As Chinese people's "needs" change from enough food and clothing to leading a comfortable life, people both in urban and rural areas are spending a lower proportion of their incomes on food and clothing and more on other needs such as education, medical care, housing, cars, recreation and entertainment. Although low prices play a key role in increasing people's group-buying urge, the corollary is that more services offered through group-buying portals help transform people's consumption pattern, meet their needs, and optimize their consumption structures.

This process has not only benefited consumers, but also the service providers, because group-buying offers them a freeway to expand and attract more customers. Besides, as more e-commerce enterprises join and thus expand the group-buying industry, they will act as catalysts for innovation, and help transform and upgrade consumption.

The booming e-commerce sector has been praised extensively, but equal attention should be paid to its defects and the problems it faces. Its greatest problem is honesty, or the lack of it. Since any company can enter the group-buying market, the sector has been flooded by websites providing commodities and services at wildly varying prices. There are too many group-buying websites and the market lacks the basic standards for ensuring the quality of goods and services.

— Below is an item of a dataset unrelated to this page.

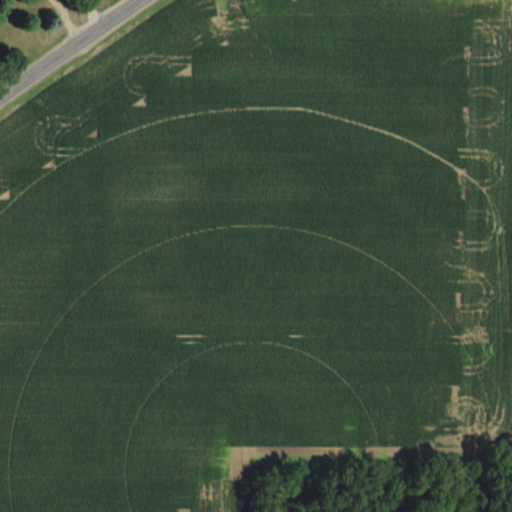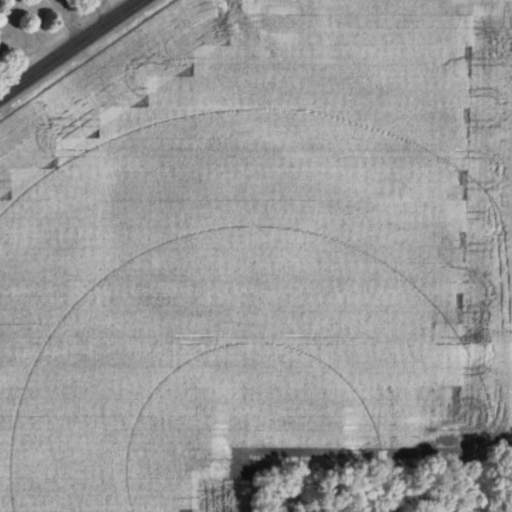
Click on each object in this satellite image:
road: (90, 16)
road: (73, 49)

The entire industry has been in a bubbling state. All websites, after a golden period of fast expansion and huge capital infusion, are facing fierce competition - which could lead to integration.

Almost all the group-buying portals offer food products or entertainment facilities only, with a few providing services related to education and medical care. This means there's still room for the market to diversify and expand.

Another problem is the increasing number of complaints filed by consumers, which is partly the result of competition between websites offering group-buying services. To get more business, some websites ignore the basic requirements from and restrictions on sellers, some of whom may be involved in foul play.

To tackle the last two problems and improve the situation, greater but healthier competition is needed in the market. And to deal with the problems of honesty (or the lack of it) and a bubbling industry, the government has to issue regulation and guidelines for consumers as well as business enterprises.

The author is a researcher at the Institute of Finance and Trade Economics, Chinese Academy of Social Sciences.